## TASK INPUT
= = = =

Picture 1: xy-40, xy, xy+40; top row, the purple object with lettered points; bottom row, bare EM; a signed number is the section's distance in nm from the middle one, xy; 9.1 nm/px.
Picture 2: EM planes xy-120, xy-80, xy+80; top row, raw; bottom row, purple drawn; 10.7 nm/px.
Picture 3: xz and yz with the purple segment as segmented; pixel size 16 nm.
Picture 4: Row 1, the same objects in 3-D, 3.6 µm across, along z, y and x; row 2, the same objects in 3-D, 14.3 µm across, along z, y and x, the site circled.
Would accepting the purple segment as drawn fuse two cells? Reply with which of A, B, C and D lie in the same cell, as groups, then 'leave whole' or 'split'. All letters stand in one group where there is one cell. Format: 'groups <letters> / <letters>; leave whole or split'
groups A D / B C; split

= = = =

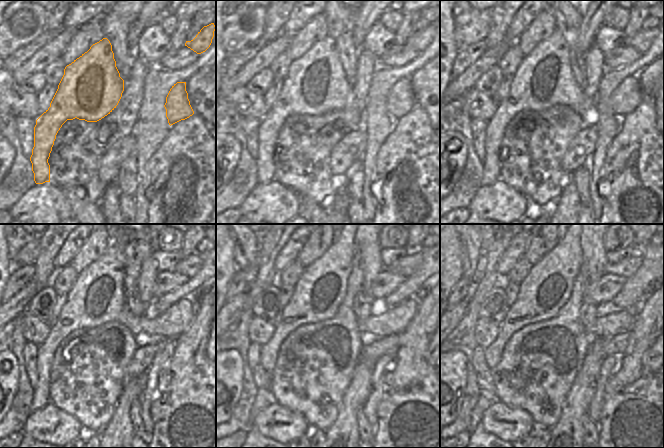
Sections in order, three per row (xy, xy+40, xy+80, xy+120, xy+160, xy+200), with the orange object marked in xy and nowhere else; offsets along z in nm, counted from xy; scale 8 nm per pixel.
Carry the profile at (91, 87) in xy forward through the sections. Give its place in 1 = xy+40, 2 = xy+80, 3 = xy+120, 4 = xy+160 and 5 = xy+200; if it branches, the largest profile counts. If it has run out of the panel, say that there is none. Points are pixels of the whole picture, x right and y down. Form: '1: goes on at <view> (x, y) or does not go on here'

= = = =

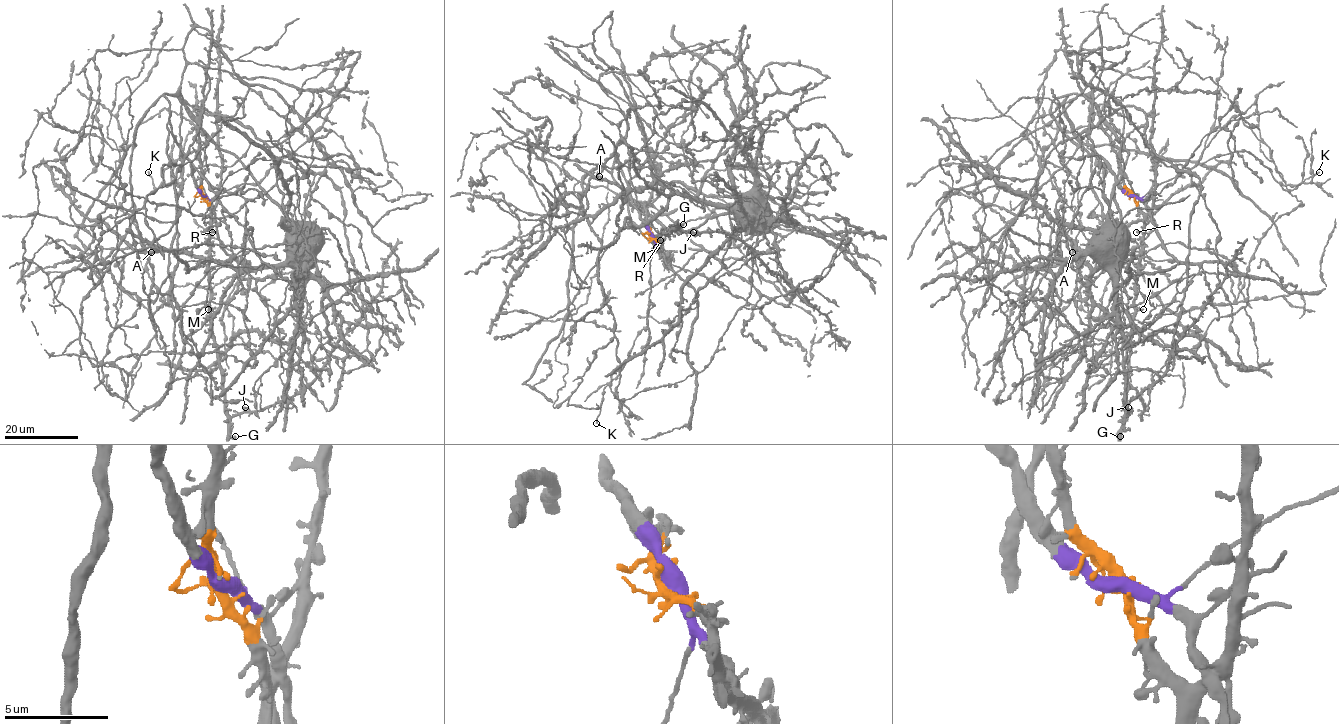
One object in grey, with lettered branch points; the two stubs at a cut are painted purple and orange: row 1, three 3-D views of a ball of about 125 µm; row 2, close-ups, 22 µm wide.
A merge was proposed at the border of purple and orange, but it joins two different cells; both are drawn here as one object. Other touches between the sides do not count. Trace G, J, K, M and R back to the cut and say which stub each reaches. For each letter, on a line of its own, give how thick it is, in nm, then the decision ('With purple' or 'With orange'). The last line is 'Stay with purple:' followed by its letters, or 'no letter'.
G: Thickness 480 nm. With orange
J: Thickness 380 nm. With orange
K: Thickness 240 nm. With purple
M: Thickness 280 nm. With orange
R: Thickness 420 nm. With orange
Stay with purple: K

= = = =

## WORK INSTRUCTION
Please reproduce the lines from the line with "Picture 1: xy-40, xy, xy+40;" to the line with "Picture 2: EM", both ends included, exactly as they appear above.

## OUTPUT BELOW
Picture 1: xy-40, xy, xy+40; top row, the purple object with lettered points; bottom row, bare EM; a signed number is the section's distance in nm from the middle one, xy; 9.1 nm/px.
Picture 2: EM planes xy-120, xy-80, xy+80; top row, raw; bottom row, purple drawn; 10.7 nm/px.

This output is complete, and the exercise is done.